··· Data for processing ···

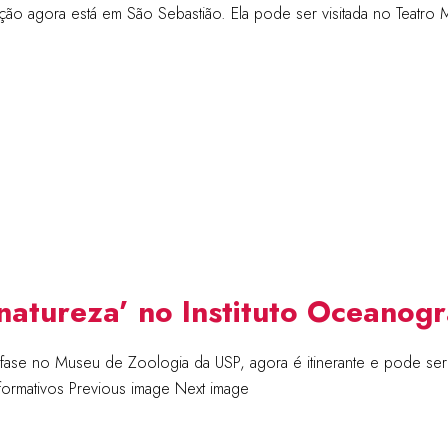
ição agora está em São Sebastião. Ela pode ser visitada no Teatro
 natureza’ no Instituto Oceanog
 fase no Museu de Zoologia da USP, agora é itinerante e pode ser 
formativos Previous image Next image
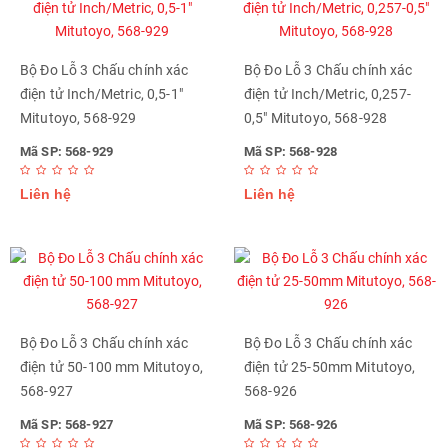
Bộ Đo Lỗ 3 Chấu chính xác
Bộ Đo Lỗ 3 Chấu chính xác
điện tử Inch/Metric, 0,5-1"
điện tử Inch/Metric, 0,257-
Mitutoyo, 568-929
0,5" Mitutoyo, 568-928
Mã SP: 568-929
Mã SP: 568-928
Liên hệ
Liên hệ
Bộ Đo Lỗ 3 Chấu chính xác
Bộ Đo Lỗ 3 Chấu chính xác
điện tử 50-100 mm Mitutoyo,
điện tử 25-50mm Mitutoyo,
568-927
568-926
Mã SP: 568-927
Mã SP: 568-926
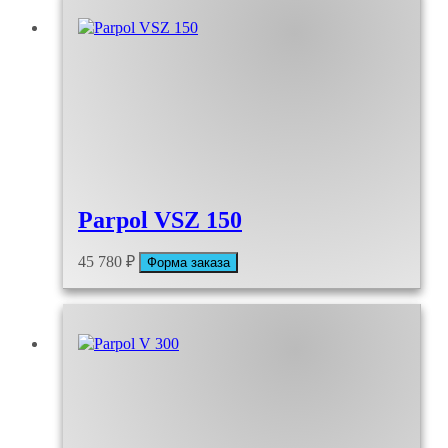
Parpol VSZ 150
45 780
₽
Форма заказа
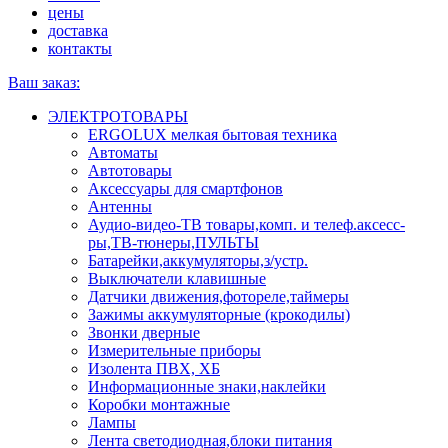
цены
доставка
контакты
Ваш заказ:
ЭЛЕКТРОТОВАРЫ
ERGOLUX мелкая бытовая техника
Автоматы
Автотовары
Аксессуары для смартфонов
Антенны
Аудио-видео-ТВ товары,комп. и телеф.аксесс-
ры,ТВ-тюнеры,ПУЛЬТЫ
Батарейки,аккумуляторы,з/устр.
Выключатели клавишные
Датчики движения,фотореле,таймеры
Зажимы аккумуляторные (крокодилы)
Звонки дверные
Измерительные приборы
Изолента ПВХ, ХБ
Информационные знаки,наклейки
Коробки монтажные
Лампы
Лента светодиодная,блоки питания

···

Give the data again exactly as it appears, but without any images.

ição agora está em São Sebastião. Ela pode ser visitada no Teatro
 natureza’ no Instituto Oceanog
 fase no Museu de Zoologia da USP, agora é itinerante e pode ser 
formativos Previous image Next image
Bộ Đo Lỗ 3 Chấu chính xác
Bộ Đo Lỗ 3 Chấu chính xác
điện tử Inch/Metric, 0,5-1"
điện tử Inch/Metric, 0,257-
Mitutoyo, 568-929
0,5" Mitutoyo, 568-928
Mã SP: 568-929
Mã SP: 568-928
Liên hệ
Liên hệ
Bộ Đo Lỗ 3 Chấu chính xác
Bộ Đo Lỗ 3 Chấu chính xác
điện tử 50-100 mm Mitutoyo,
điện tử 25-50mm Mitutoyo,
568-927
568-926
Mã SP: 568-927
Mã SP: 568-926
Parpol VSZ 150
45 780
₽
Форма заказа
цены
доставка
контакты
Ваш заказ:
ЭЛЕКТРОТОВАРЫ
ERGOLUX мелкая бытовая техника
Автоматы
Автотовары
Аксессуары для смартфонов
Антенны
Аудио-видео-ТВ товары,комп. и телеф.аксесс-
ры,ТВ-тюнеры,ПУЛЬТЫ
Батарейки,аккумуляторы,з/устр.
Выключатели клавишные
Датчики движения,фотореле,таймеры
Зажимы аккумуляторные (крокодилы)
Звонки дверные
Измерительные приборы
Изолента ПВХ, ХБ
Информационные знаки,наклейки
Коробки монтажные
Лампы
Лента светодиодная,блоки питания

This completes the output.